Programming without code
I won’t belabor this too much, but products like Airtable and If This Then That still hold a very special place in my heart. They are these spiritual successors to HyperCard, providing fairly simple tools that “non-programmers” can compose into deeply powerful programs.
These products slot into a void between standard GUI-driven integration and programmatic integration. The difference between these and GUI-driven integration is they aren’t particularly opinionated. They aren’t designed to solve a specific thing, but rather a tool that can solve many things by providing some composable, open-ended building blocks.
Libraries and tools
This is kind of a grab bag categories of tools that folks called out as offering particularly good developer excperiences, which maybe didn’t fit perfectly into other groups.
- Flutter is a tool for building native apps on iOS and Android from a single codebase. Similar in some aspects to React Native but seemingly to better results.
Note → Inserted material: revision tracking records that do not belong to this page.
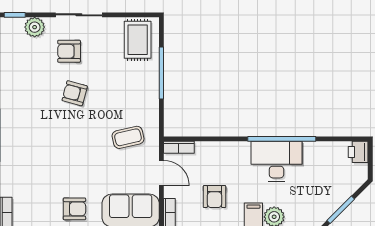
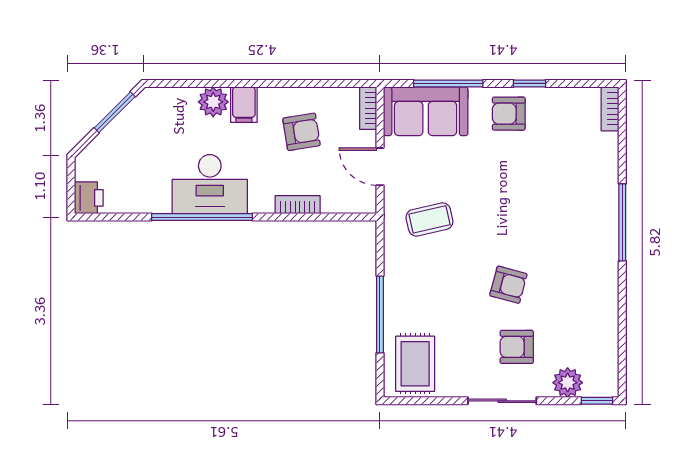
armchair: (69, 51) -> (517, 347), turned 180
bookcase: (179, 147) -> (298, 205), moved
armchair: (214, 197) -> (302, 132), turned 81

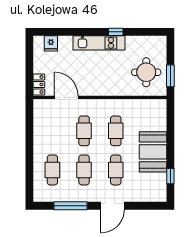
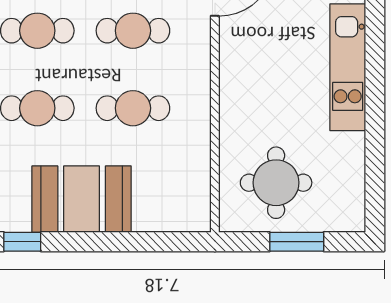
window: (116, 32) -> (375, 108), removed
window: (170, 76) -> (297, 242), moved

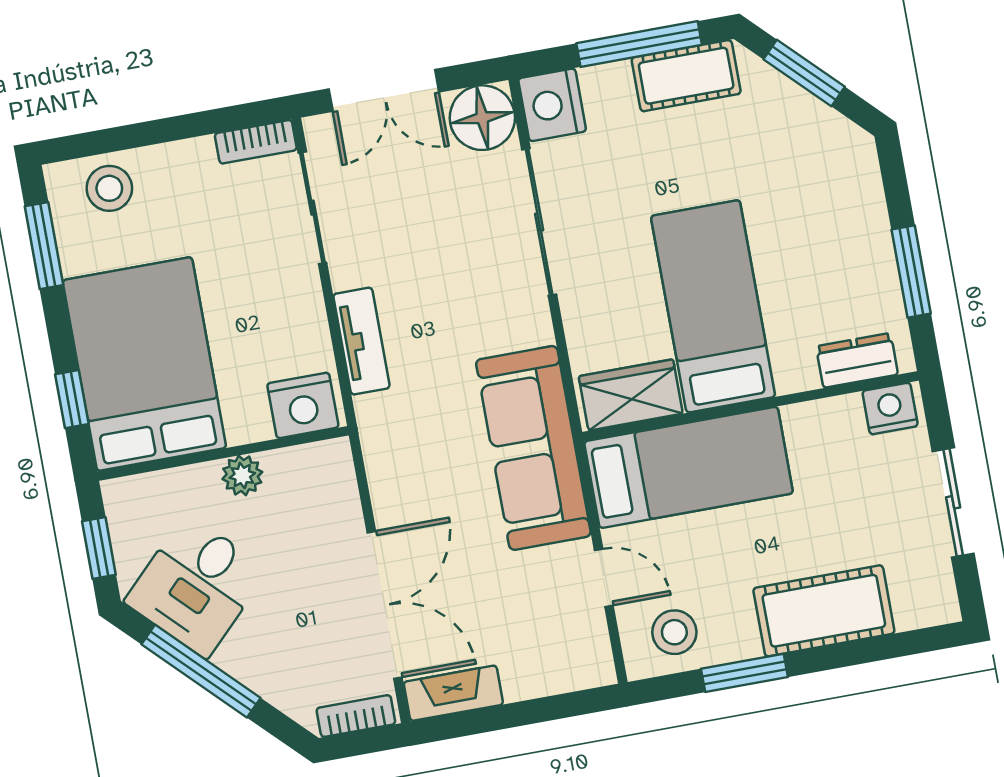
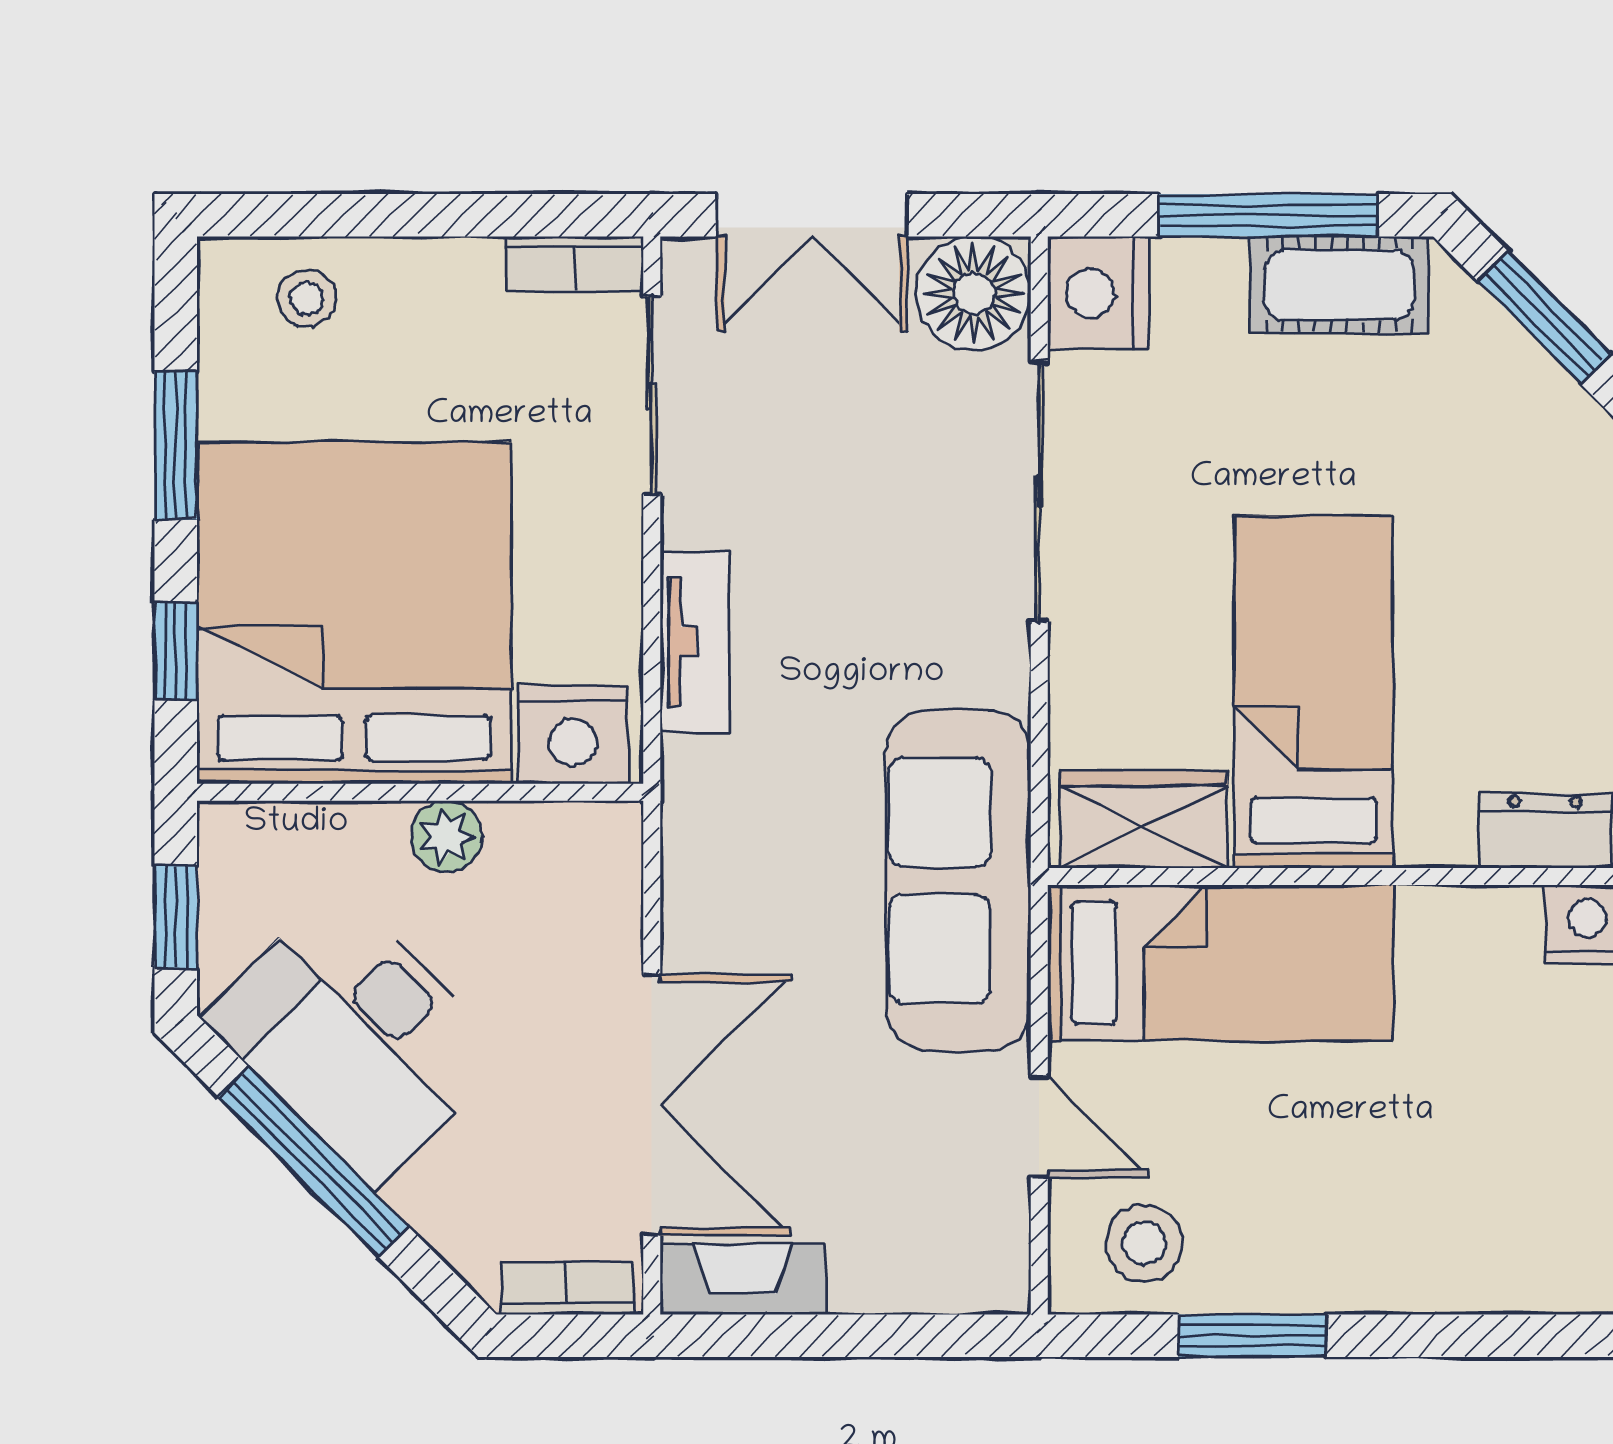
stool: (109, 188) -> (307, 298), width x0.73, depth x0.73
window: (44, 246) -> (176, 445), moved
bed: (144, 364) -> (354, 613), width x1.36
desk: (196, 586) -> (356, 1036), width x1.37
cot: (824, 611) -> (1409, 1253), removed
- pytest is a Python test runner that simplifies test running and in particular test writing, relative to the standard library’s Unittest.
- Laravel and Laravel Spark are powerful PHP frameworks for developing web applications.
- Gatsbyjs bundle together the full modern frontend stack into something with all the power and a more graduated learning curve.
- elm is a language for writing reliable webapps, with powerful type inference in the vein of Haskell.
- React Hooks are a simpler way to deal with state changes in React.
- Sourcegraph is a powerful code search tool, that makes it easy to search across large code repositories.
- OASGraph is a tool to transpate OpenAPI Specifications into GraphQL APIs, which lowers the barrier to start running an GraphQL API.
Things that weren’t mentioned
Given the endless hype, I thought it was interesting to just briefly mention a few things that that no one brought up:
Blockhain in general or Ethereum in particular as examples of great developer experiences.
Depending on usecase, it seems like either the wallets are still difficult to use securely, or the transaction costs remain prohibitively high or volatile. Together, it seems like the developer experience for blockchain is still lacking.
Chat bots didn’t come up either. despite getting a lot of excitement. I think this might be in large part due to US and Europe focus of the folks I know on Twitter, as it seems like chat bots are getting a great deal of use in other markets.
React wasn’t brought up as much as I expected, although React Hooks were mentioned. Perhaps React is so commonplace at this point that folks don’t even think to mention it, much as no one mentioned Python, Ruby or Node.js.
Altogether, this was quite an interesting way to spend some time! I was unfamiliar with many of these tools before today, and it was a good survey to help refresh my thinking about where developer tooling and great developer experiences are headed.
Very hopeful to hear folks suggestions for other impressive and inspiring developer experiences they’ve had recently!